Spirited Reflection: Jubilee – a new year reset 


Mass KAIROS Blanket Exercise
“Count off seven sabbath years—seven times seven years—so that the seven sabbath years amount to a period of forty-nine years. Then have the trumpet sounded everywhere on the tenth day of the seventh month; on the Day of Atonement sound the trumpet throughout your land. Consecrate the fiftieth year and proclaim liberty throughout the land to all its inhabitants. It shall be a jubilee for you; each of you is to return to your family property and to your own clan.” (Leviticus 25: 8-10)

I am writing this reflection on the 2nd anniversary of the death of my dear friend and colleague John Mihevc. A persistent and hopeful ecumenical justice advocate, John loved family and music, and lived his life in a community of faith and friendship. It is impossible for me to think about him without thinking about 1998-2001, the period of the Canadian Ecumenical Jubilee Initiative (CEJI). This was a Canadian project of theological reflection, education, and advocacy focused on faithfully renewing social and ecological justice at the turn of the millennium. While it was linked to the global Jubilee 2000 debt cancellation campaign, in Canada we proudly had our own flavour, depth, and scope. As John and I served this engaging and hopeful project, our friendship deepened.

Today, we don’t talk as often about Jubilee, but it remains a resilient concept that springs from shared, ancient faith. During CEJI, when trumpet voluntaries and broken chains abounded, we summed up the Jubilee instructions as release from bondage, redistribution of wealth, and renewal of the earth. But just as important is that overall sense of a societal “reset.” The biblical injunctions surrounding Jubilee stemmed from realism about how the world seems to work. What God loved into being, celebrated as good, we often let slip away, let sink into inequities and injustices. We let alienation and disconnection persist and spiral into violence.

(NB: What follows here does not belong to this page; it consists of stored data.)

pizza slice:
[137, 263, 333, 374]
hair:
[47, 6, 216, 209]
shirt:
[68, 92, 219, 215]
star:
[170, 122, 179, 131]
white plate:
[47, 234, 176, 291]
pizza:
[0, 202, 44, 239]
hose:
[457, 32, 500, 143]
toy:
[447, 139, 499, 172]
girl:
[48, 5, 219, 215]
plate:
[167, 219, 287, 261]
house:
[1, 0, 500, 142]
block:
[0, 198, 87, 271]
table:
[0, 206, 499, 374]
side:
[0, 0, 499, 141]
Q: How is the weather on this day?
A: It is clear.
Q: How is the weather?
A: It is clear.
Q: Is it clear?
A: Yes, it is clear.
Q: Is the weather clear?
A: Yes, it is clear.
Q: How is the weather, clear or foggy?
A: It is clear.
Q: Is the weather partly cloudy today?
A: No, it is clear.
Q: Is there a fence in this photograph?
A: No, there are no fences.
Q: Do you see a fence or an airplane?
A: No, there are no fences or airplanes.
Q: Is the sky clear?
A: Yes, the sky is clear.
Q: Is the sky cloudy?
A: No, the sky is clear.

Rather than let that brokenness be, that injustice harden, Jubilee logic says there is a need, a responsibility, to intentionally and systematically try to set things right, or set them as right as possible.

It has not been 50, but over 500 years of violence of colonization that we now seek to address through decolonization and reconciliation. In KAIROS we call it “resetting the relationship”—between Indigenous and non-Indigenous peoples. Within Canadian society it’s about resetting and renewing relations, but also about closing the devastating equity gap created by colonization.

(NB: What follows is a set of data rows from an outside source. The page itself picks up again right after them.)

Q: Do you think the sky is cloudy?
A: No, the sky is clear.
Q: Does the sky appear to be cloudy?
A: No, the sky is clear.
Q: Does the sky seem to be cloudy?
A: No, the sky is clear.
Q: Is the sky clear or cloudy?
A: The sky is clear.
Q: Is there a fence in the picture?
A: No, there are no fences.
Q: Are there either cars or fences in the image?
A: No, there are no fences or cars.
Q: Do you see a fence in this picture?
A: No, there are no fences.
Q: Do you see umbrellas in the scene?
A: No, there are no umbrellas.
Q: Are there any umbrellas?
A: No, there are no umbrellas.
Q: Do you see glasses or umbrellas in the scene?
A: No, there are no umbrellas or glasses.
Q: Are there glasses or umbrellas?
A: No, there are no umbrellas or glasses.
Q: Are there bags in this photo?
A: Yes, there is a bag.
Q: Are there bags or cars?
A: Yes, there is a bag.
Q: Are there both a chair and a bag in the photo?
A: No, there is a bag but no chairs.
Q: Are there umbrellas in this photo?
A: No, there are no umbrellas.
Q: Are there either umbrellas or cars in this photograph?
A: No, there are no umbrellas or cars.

In Palestine, 2017 is the 50th year of the Israeli occupation of Gaza and the West Bank, an occupation that causes daily hardship, exacerbates violence, and has also created huge inequities between people who literally live side by side. The Palestinian community–and many Israeli allies–yearn for an end to the occupation and for a systematic, societal reset towards a just and sustainable peace. They “co-resist,” refusing to accept injustice as permanent. Tony Deik of Bethlehem Bible College describes the meaning of Jubilee in his context this way: “To begin with, we end the occupation. Secondly, we begin to learn how to live with one another together, to accept one another as equals. I know that this [Jubilee] is a calling from God to us, to make that happen.”

In both situations, as it was in the biblical notion of Jubilee, land is at the heart of the question. It’s a question that can’t be ignored.

My sense is that each New Year can represent a mini-Jubilee in our own lives, tapping into that sense of a periodic, intentional reset.

  • A reminder to be attentive to the resentments and inequities that can build in relationships and communities, and a commitment to try to set those right.
  • A reminder of the dislocation we can feel from creation, from all our relations, and a commitment to return to the land and waters and renew relations with all creatures.
  • A reminder of how we become intertwined in the oppression of others, and a commitment to renew our passion and energy for the work of liberation.
  • And even a reminder, the most difficult one for me, of how work without rest can leave the well dry, and a commitment to a meaningful embodiment of the sacred rhythm of Sabbath.

The turn of the year can be a small Jubilee for us as we dream, pray, and act for that grand global reset that is the necessity of justice—that transformation which should be our global New Year’s resolution.

One of John’s roles was to edit the three main Jubilee theology books published as part of CEJI. And I close with his words in the introduction of Sacred Earth, Sacred Community: “We are challenged…to make Jubilee into permanent practice. That is our call to Tikkun: to heal, repair and transform the world.”


Jennifer Henry has served as Executive Director of KAIROS: Canadian Ecumenical Justice Initiatives since 2012. She has worked in ecumenical social justice for over 20 years, beginning in 1993 when she joined the Ecumenical Coalition for Economic Justice (ECEJ) as a popular education coordinator.